Oddenda & Such – #63

         As a result of my piece in Blues & Rhythm (#248) that dealt with North Carolina’s Guitar Shorty (John Henry Fortescue) and Danny McLean, I received a long letter from Danny after he got his copy of the magazine. This is what follows, minimally tampered with by myself:

Thanks for sending the BLUES & RHYTHM magazine to me with the article on Guitar Shorty. I’d never heard of the magazine before that I recall… I hope it can last. Magazines are folding, left and right, over here. I enjoyed the article although I felt a little uncomfortable with so much of the article mentioning me, but it brought back some fond memories and also a little sadness. I’m going to try to reflect on my thoughts about those days as I go through your article again.
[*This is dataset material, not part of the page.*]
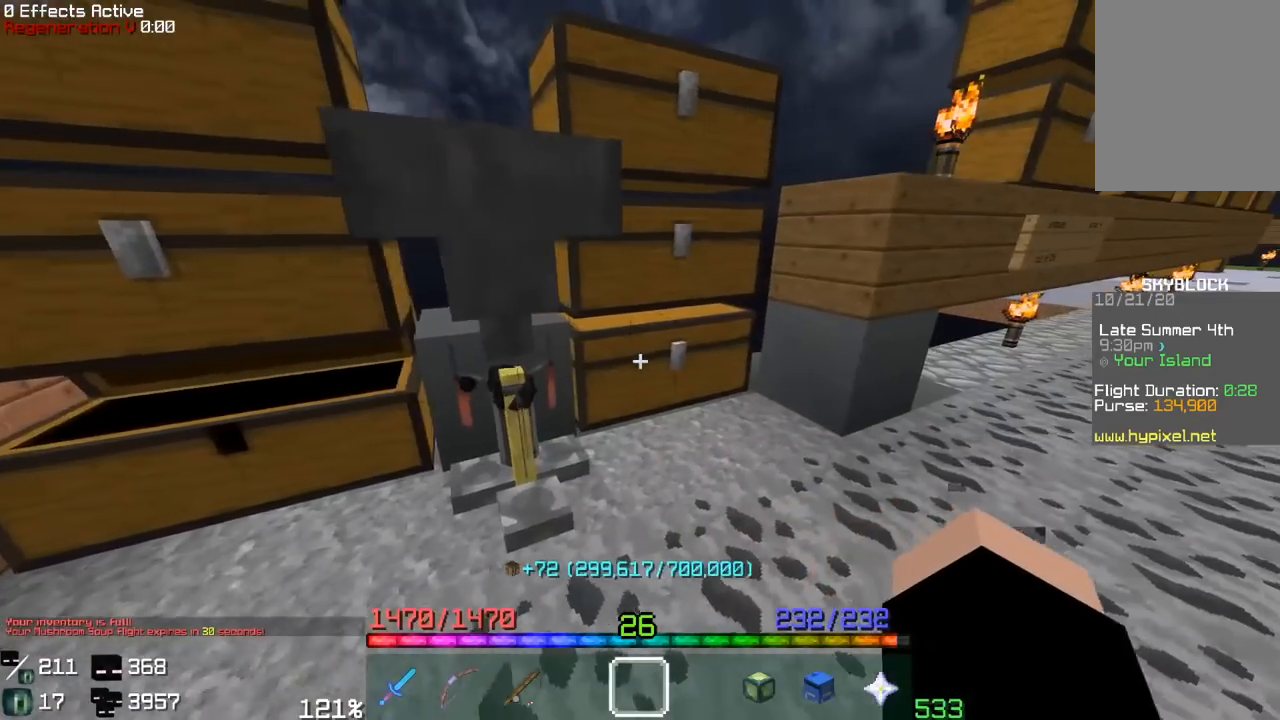
{"keys": [], "mouse": []}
I’m glad you mentioned the loaner Studebaker – I remember that vividly. It was my Mother’s car that was in the shop; I didn’t have one yet. I had been out of the Army for just a few weeks, if that long. Actually, Shorty was walking North as I was driving North on the Edgecombe side of Main St.: The traffic moves South on the Nash side of Main. You’re right about the two lanes of traffic – the inside lane (close to the businesses) was used to find or back out of a parking place (which were diagonal). The other lane, closer to the railroad [tracks down the center], was used for “moving along”! At that time, there was still a bit of business [in] downtown [Rocky Mount, NC] – the Nash side was more active with the department stores, drugstores, barber shops, shoe stores, and ladies shops. It was crowded in the evenings and packed on Saturdays.

On the [opposite] Edgecombe side of the street were some larger furniture stores, a couple of music stores, some city offices, a bank and at the northernmost end where it crossed Thomas St, a few Black businesses, although most of the Black businesses were on the Edgecombe side of Thomas St. When I first saw Shorty and Lena, they were down on the southernmost end of the Edgecombe side of Thomas St. You are right that I was “pole-axed” by his playing. He was the first bottleneck player I’d ever seen up close.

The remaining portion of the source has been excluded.